» **TASK OBJECTIVE**:
Copy out the text that accompanies each of the items below, line for line and character for character, without including the pictures.

» **WORKING DATA**:
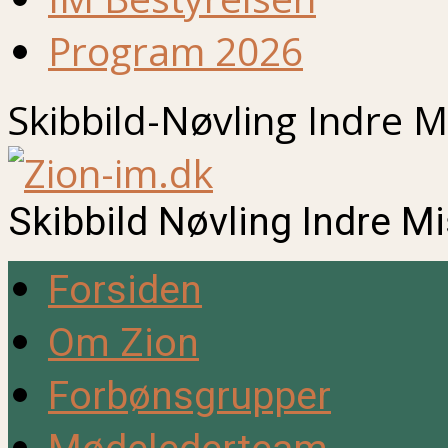
Program 2026
Skibbild-Nøvling Indre M
Skibbild Nøvling Indre M
Forsiden
Om Zion
Forbønsgrupper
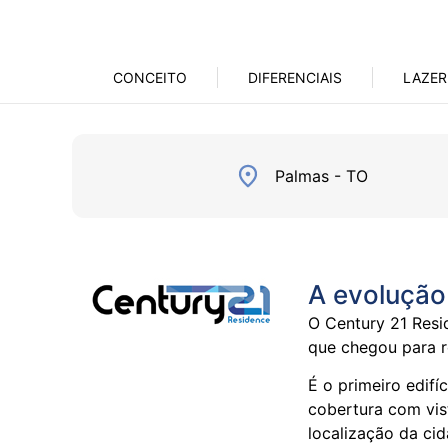
CONCEITO
DIFERENCIAIS
LAZER
Palmas - TO
A evolução
O Century 21 Res
que chegou para r
É o primeiro edif
cobertura com vis
localização da cid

» **YOUR RESPONSE**:
Program 2026
Skibbild-Nøvling Indre M
Skibbild Nøvling Indre M
Forsiden
Om Zion
Forbønsgrupper
CONCEITO
DIFERENCIAIS
LAZER
Palmas - TO
A evolução
O Century 21 Res
que chegou para r
É o primeiro edif
cobertura com vis
localização da cid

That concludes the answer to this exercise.